A recent series of court cases provides a good example of why tire companies as a group are so determined to get laws passed to limit product liability litigation.
The first is a settlement by Goodyear of a lawsuit the company lost and was appealing to the Mississippi Su-preme Court. The case was about a driver who was killed and two passengers injured in an accident caused by a tire blowout on a Camaro Z29.
The tire was within warranty and speed-rated to 112 mph, the court declared. That swayed the jury, instead of the facts that the driver's blood-alcohol content was triple the legal limit, the car was traveling at 92 mph, none of the car's occupants was wearing a seat belt, and a Goodyear expert witness stated the tire had a puncture.
A jury in a motor home accident in Florida also ruled against Goodyear. A front tire separated, and driver lost control and three people were seriously injured.
The plaintiffs' lawyers argued the tire wasn't good enough to use on the motor home, and perhaps that's what convinced the jury to vote against the company. They didn't consider several facts to take precedence: the driver didn't hook up supplemental brakes on a vehicle he was towing, he ignored a vibration in the steering wheel and—figure this one out—he was getting out of the driver's seat while the motor home was traveling at highway speeds, according to Goodyear.
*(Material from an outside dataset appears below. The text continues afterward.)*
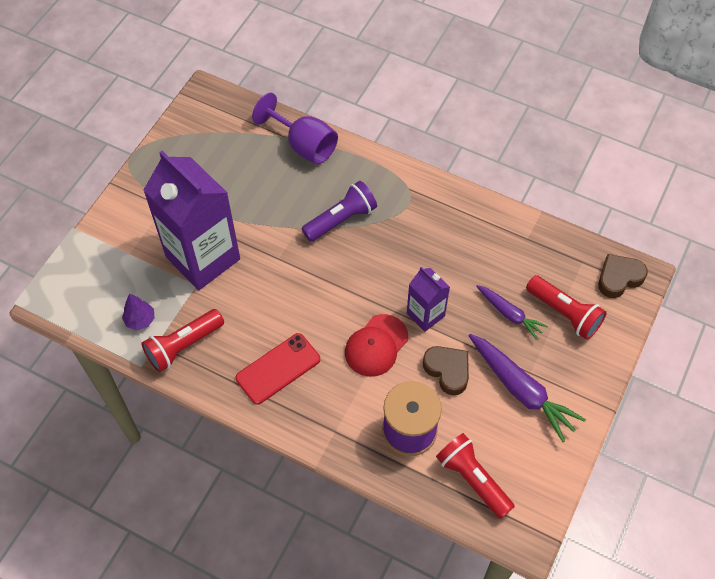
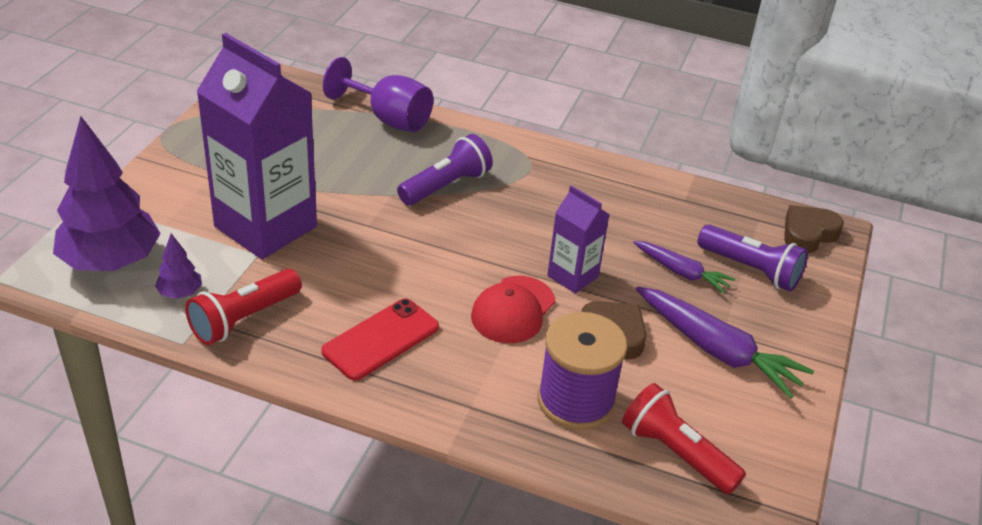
camera: 10 degrees left, 20 degrees down
(92, 289) = (111, 262): none -> purple tree
(564, 313) = (751, 269): red flashlight -> purple flashlight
Also in Florida, Cooper Tire is a defendant in a recently filed lawsuit over a tragic Ford Explorer rollover accident that killed four teenagers and injured four others. The plaintiffs claim tread separation on a Cooper tire caused the driver to lose control.
Among the facts in the case: There were nine passengers crammed into the five-passenger Explorer, and only the 16-year-old driver—who is facing charges for driving without a license—was wearing a seat belt.
Is Cooper the bad guy on this, or Ford, or the tire and auto dealers who also are defendants? This case is in South Florida, renown for its plaintiff-friendly juries in product liability cases. Cooper will need some good lawyering.
Cooper won't need the two lawyers who handled a motorcycle tire case in Illinois for Goodyear. The attorneys for Goodyear and Dunlop Tires couldn't convince a judge of the company's lack of culpability, and the defendants settled.
A tire on the bike deflated and caused the accident. The extenuating circumstances: the bike was overweighted, carrying luggage and two people who each weighed more than 260 pounds; a friend warned them she smelled burning rubber and their rear tire was deflated; and the couple wore plastic helmets that weren't DOT-approved, and actually carried a warning they were novelty, not safety, items.
Goodyear/Dunlop is suing their lawyers for incompetence.